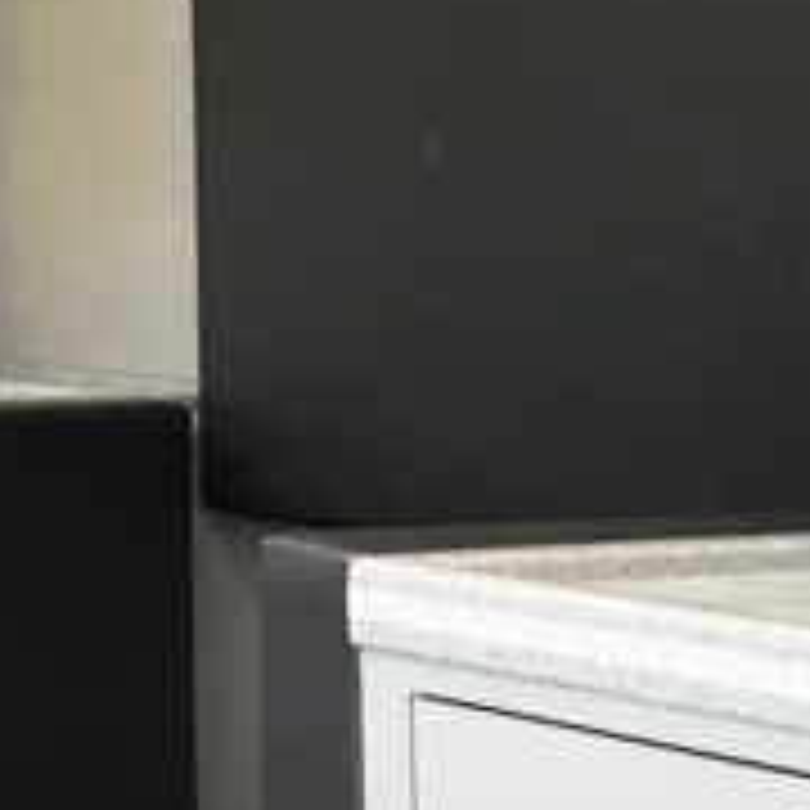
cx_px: -1242
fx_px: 3733
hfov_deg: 10.4
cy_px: -68
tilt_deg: +2.4
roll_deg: +2.0
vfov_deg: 12.2
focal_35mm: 141
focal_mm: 3.99
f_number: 1.8
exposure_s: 1/90
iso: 40
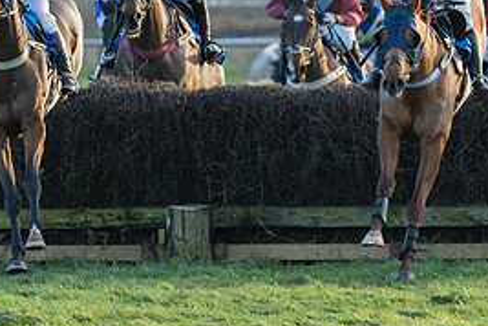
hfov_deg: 2.3
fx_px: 12009
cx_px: 228
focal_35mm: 886
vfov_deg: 1.6
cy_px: -21
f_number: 4
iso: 800
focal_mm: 200
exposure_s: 1/1000
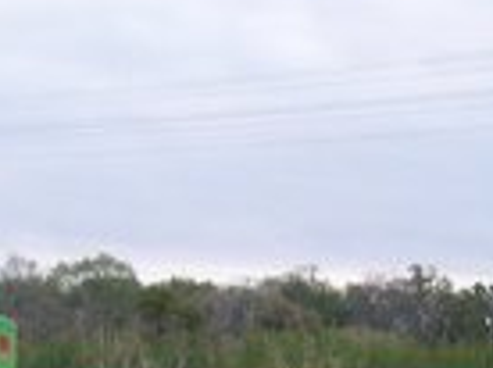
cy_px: 672
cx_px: 304
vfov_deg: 9.8
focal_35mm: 142
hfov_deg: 13.9
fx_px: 2019
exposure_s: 1/64
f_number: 2.7
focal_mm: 6
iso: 140
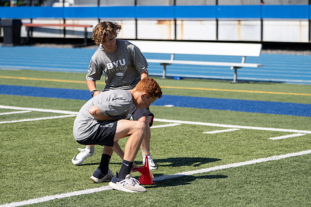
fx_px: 1036
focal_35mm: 120
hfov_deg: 17.1
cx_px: 146
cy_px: 131
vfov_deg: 11.4
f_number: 3.2
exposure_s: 1/800
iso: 50
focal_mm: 88
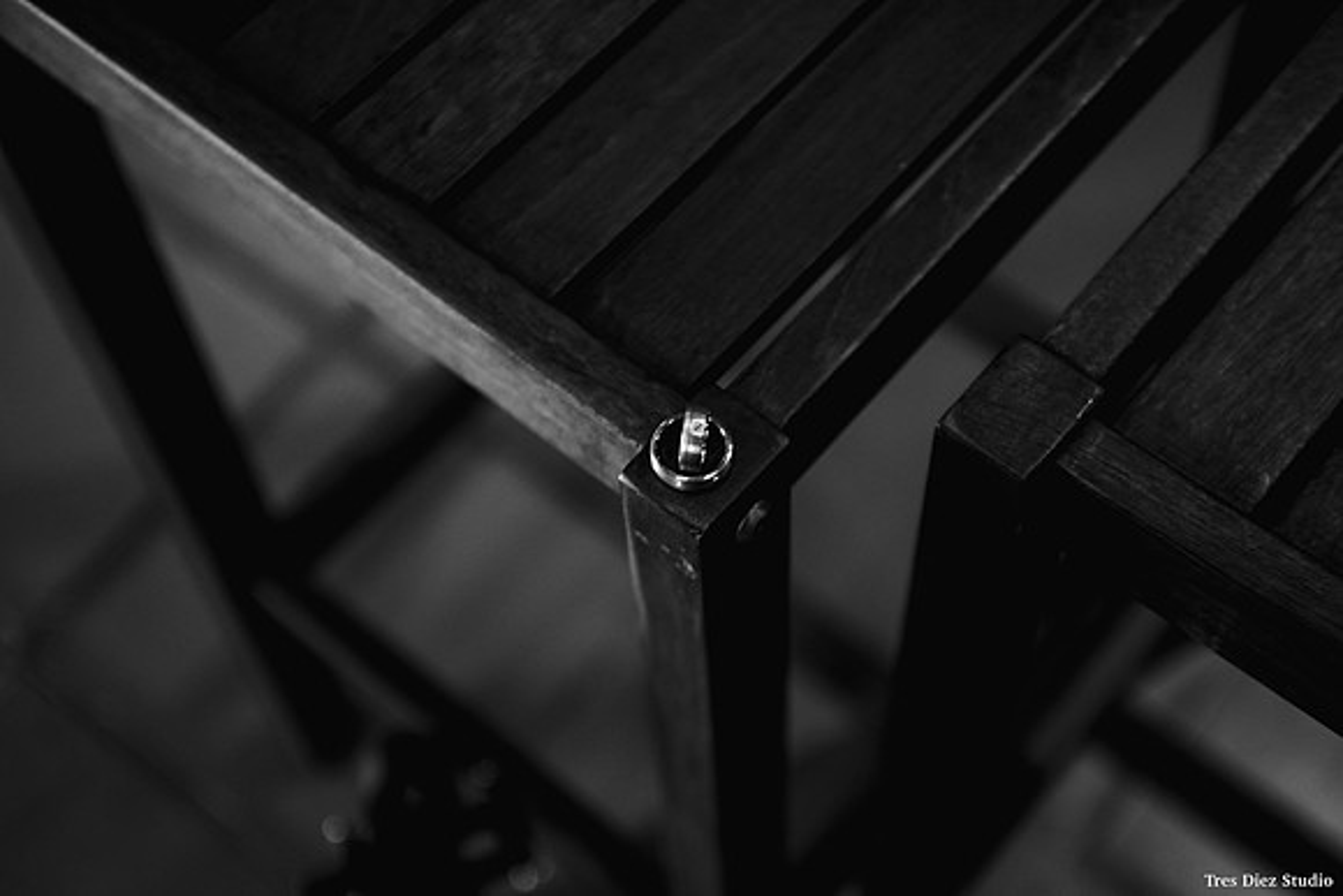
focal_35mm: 58
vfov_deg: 23.4
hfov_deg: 34.5
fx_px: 2164
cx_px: 672
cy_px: 448
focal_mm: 58
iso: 1250
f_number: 2.8
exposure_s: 1/160
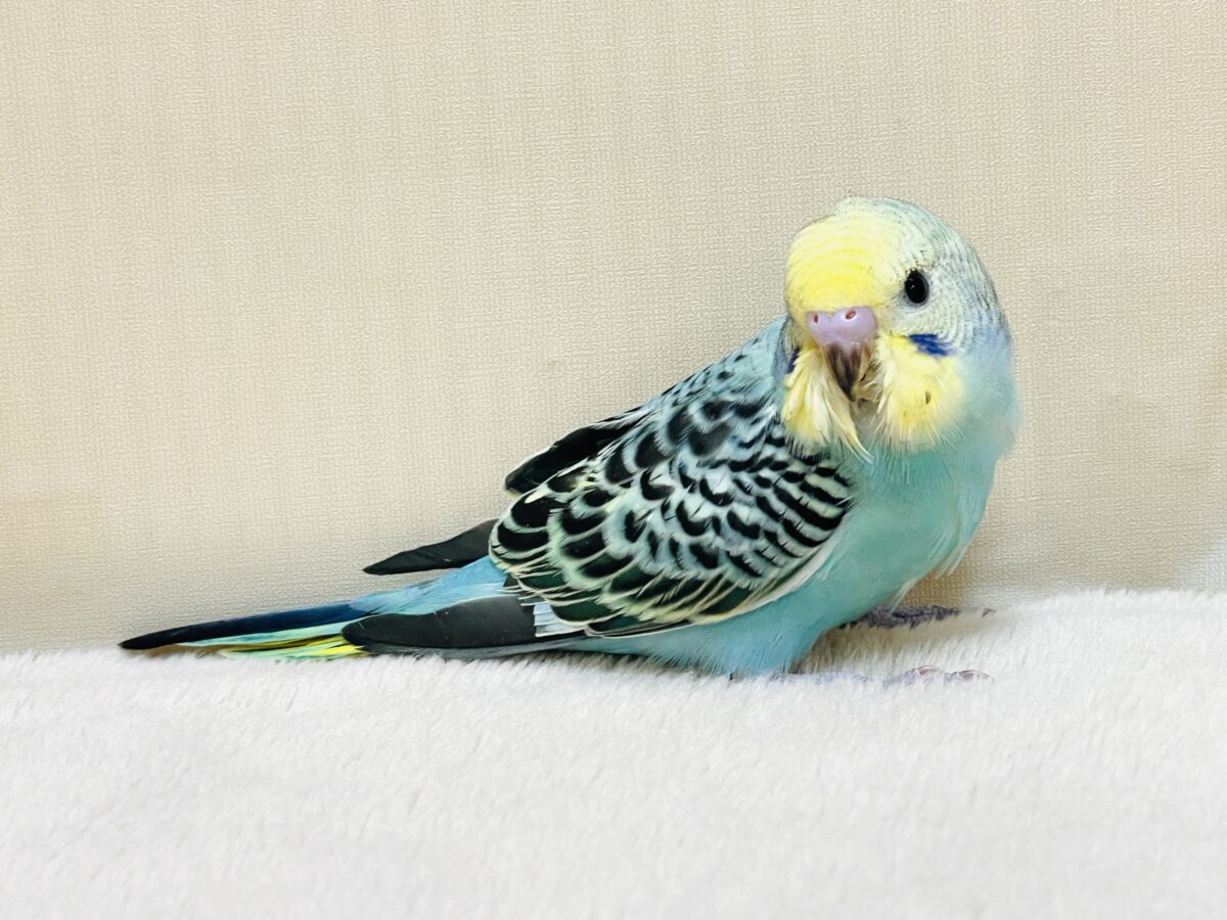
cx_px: 614
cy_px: 460
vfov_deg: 28.0
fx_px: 1843
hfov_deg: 36.8
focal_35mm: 52
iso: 125
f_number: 2
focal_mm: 6
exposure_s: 1/99
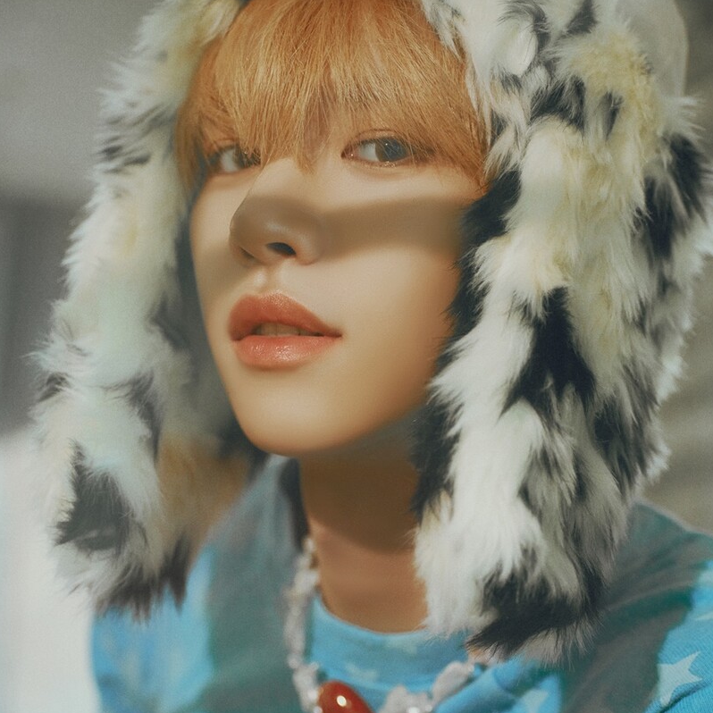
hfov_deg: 16.6
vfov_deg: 16.5
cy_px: 461
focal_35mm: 105
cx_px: 356
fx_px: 2447
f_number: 4
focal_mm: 100
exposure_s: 1/250
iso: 800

----------

Task goal: An exact copy of all the data above is required; omit any pictures.

Response:
cx_px: -1242
fx_px: 3733
hfov_deg: 10.4
cy_px: -68
tilt_deg: +2.4
roll_deg: +2.0
vfov_deg: 12.2
focal_35mm: 141
focal_mm: 3.99
f_number: 1.8
exposure_s: 1/90
iso: 40
hfov_deg: 2.3
fx_px: 12009
cx_px: 228
focal_35mm: 886
vfov_deg: 1.6
cy_px: -21
f_number: 4
iso: 800
focal_mm: 200
exposure_s: 1/1000
cy_px: 672
cx_px: 304
vfov_deg: 9.8
focal_35mm: 142
hfov_deg: 13.9
fx_px: 2019
exposure_s: 1/64
f_number: 2.7
focal_mm: 6
iso: 140
fx_px: 1036
focal_35mm: 120
hfov_deg: 17.1
cx_px: 146
cy_px: 131
vfov_deg: 11.4
f_number: 3.2
exposure_s: 1/800
iso: 50
focal_mm: 88
focal_35mm: 58
vfov_deg: 23.4
hfov_deg: 34.5
fx_px: 2164
cx_px: 672
cy_px: 448
focal_mm: 58
iso: 1250
f_number: 2.8
exposure_s: 1/160
cx_px: 614
cy_px: 460
vfov_deg: 28.0
fx_px: 1843
hfov_deg: 36.8
focal_35mm: 52
iso: 125
f_number: 2
focal_mm: 6
exposure_s: 1/99
hfov_deg: 16.6
vfov_deg: 16.5
cy_px: 461
focal_35mm: 105
cx_px: 356
fx_px: 2447
f_number: 4
focal_mm: 100
exposure_s: 1/250
iso: 800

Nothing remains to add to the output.